Though this confession should have stirred horror in me, it inspired compassion. He was so in pain.
“Sir, would you like me to get you some water? Perhaps you have a fever and need a doctor?”
He wasn’t listening. He opened his hand to examine what he gripped so hard in his fist, and I nearly fell out of my own divan. He held Annie’s rings! I had to make certain I wasn’t the one hallucinating, so I closed my eyes hard and long, then opened them and made certain I saw what I saw, which was indeed two rings in his large palm.
“She wore them both, you know,” he said. “It fell to me to take them from those still, bloody fingers. I am beyond damnation. Hellfire awaits, and rightly so.”
With that he arose, turned, and walked out.
CHAPTER FOURTY-THREE
The Diary
he funeral. It seemed that once the papers recounted the thoroughness with which I had hashed poor Mary Jane, she became London’s favorite martyr. It was not to me to point out that, alive, she was invisible to the gentry who would not so much as spit in her direction, unless of a dark night they were tupping her sweet loins for a few pennies’ worth of ejaculate deposit, after which it was back to nothingness for her. In death she became magnificent, a star, however briefly, more so than any actress or opera singer. They had not read her letters to her phantom mum, they had not wondered at her addiction to demon gin, they had not missed her brothers and sisters.
When it turned out no money was available to send her on, a churchman named Wilson, the sexton of St. Leonard’s Church in Shoreditch, put up the sum. I’m guessing he thought it would get him to heaven, and I’m guessing that it will, assuming heaven exists, which it doesn’t. According to the
Sexton Wilson’s crown and pounds and guineas went rather far: They obtained two wreaths of artificial flowers and a cross made up of heart seed, which went upon the coffin, which was put into an open two-horse hearse to be drawn all the way from the mortuary to St. Leonard’s.
The crowds – I was one of the thousands, in a dowdy bowler, lumpy dark suit, and black overcoat, looking like the clerk of a clerk who clerked for a clerk, but a really important clerk – were quite hysterical with grief. A crowd is a fearsome thing. If you are in it, you cannot fight it, and I did not. It frothed and flashed and rolled and rumbled, filling all the streets around the mortuary and the path from that grim little house of the dead to the slightly more prominent St. Leonard’s, whose steeple, though a piercing construction, was no match for the Christchurch missile that soared Godward. But it was, as the shopkeeps say, nice.

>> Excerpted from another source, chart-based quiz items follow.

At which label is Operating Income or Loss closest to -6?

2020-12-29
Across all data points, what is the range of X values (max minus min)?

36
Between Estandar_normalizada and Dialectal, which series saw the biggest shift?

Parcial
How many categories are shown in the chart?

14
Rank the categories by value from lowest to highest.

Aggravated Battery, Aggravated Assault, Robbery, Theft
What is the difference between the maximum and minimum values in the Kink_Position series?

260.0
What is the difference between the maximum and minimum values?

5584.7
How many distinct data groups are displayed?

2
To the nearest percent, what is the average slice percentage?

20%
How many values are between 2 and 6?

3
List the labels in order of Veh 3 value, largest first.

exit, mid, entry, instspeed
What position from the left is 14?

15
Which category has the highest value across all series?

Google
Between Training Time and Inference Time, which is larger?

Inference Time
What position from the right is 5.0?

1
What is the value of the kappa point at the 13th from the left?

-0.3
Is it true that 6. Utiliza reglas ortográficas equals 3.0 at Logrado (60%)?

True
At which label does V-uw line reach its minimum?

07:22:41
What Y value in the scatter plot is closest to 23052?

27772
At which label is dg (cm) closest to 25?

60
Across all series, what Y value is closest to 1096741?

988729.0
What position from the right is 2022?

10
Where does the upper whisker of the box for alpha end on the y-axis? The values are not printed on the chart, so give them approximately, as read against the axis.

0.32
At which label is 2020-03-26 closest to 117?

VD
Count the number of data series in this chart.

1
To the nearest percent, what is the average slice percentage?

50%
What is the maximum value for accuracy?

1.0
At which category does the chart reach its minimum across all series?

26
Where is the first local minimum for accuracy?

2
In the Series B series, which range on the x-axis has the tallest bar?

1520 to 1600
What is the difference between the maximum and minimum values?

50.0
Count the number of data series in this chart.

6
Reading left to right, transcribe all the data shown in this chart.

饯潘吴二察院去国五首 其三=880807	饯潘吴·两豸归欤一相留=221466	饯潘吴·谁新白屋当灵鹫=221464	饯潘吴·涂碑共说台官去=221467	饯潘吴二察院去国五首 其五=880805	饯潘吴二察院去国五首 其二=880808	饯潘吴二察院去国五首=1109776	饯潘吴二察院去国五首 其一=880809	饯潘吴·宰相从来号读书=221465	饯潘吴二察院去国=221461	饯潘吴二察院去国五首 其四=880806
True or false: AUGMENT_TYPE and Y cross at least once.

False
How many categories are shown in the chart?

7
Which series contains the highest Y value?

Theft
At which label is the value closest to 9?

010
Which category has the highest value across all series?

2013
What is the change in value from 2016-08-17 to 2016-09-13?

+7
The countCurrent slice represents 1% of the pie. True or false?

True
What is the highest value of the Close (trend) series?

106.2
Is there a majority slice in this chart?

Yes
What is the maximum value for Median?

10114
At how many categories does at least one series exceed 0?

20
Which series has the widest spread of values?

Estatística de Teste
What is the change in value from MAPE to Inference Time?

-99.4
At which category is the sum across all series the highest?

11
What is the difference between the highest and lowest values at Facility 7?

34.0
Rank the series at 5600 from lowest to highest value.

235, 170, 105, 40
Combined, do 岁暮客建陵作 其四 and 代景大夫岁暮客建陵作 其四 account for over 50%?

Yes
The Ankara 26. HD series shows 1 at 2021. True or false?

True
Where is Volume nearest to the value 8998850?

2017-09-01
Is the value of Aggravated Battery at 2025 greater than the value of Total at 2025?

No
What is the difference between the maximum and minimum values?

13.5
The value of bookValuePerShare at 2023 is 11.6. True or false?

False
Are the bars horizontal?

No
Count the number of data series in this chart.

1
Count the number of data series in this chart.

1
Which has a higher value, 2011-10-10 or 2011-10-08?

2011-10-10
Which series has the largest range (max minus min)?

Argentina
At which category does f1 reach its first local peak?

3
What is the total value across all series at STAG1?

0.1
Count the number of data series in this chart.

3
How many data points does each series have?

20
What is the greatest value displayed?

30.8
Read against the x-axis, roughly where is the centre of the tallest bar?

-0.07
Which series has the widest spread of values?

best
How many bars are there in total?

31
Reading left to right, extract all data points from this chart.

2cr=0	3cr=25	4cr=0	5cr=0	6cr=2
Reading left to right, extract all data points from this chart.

Absorbed in the bosom of the crowd, I did note something of interest and must mark it down. In this case it was the women who were the driving force of that mass of flesh and sadness called The People, and you could feel them yearning to be close with Mary in her box, to touch it somehow. What possible motive did they have? To assure themselves that they were alive and that she was not? Or to remind themselves that as long as Jack was about, their own grip on life was fragile? No, I think it was something vaster, more universal: They invested in her, poor Welsh-Irish whore given to song when drunk and knowing no way of saying no when a thruppence was offered by a cad who wanted to have a spasm of jizz with someone other than his dour old lady; they invested in Mary Jane, shredded and splayed in her box, as Woman Universal. Somehow, I don’t know how, it would link up with the suffragette movement and other uniquely feminine power dynamos who are only now finding the voice and the means to express themselves. Mary Jane was the eternal woman, I, Ripper, was the eternal man, even though sex had been quite far from my mind as I ripped.
I watched from afar as the coffin was removed from its transportation and borne by four men into the church, where presumably Sexton Wilson and the St. Leonard’s parish priest said the proper wording in our tongue and the ancient papal one, sufficient to consecrate the poor bird and send her on the next step.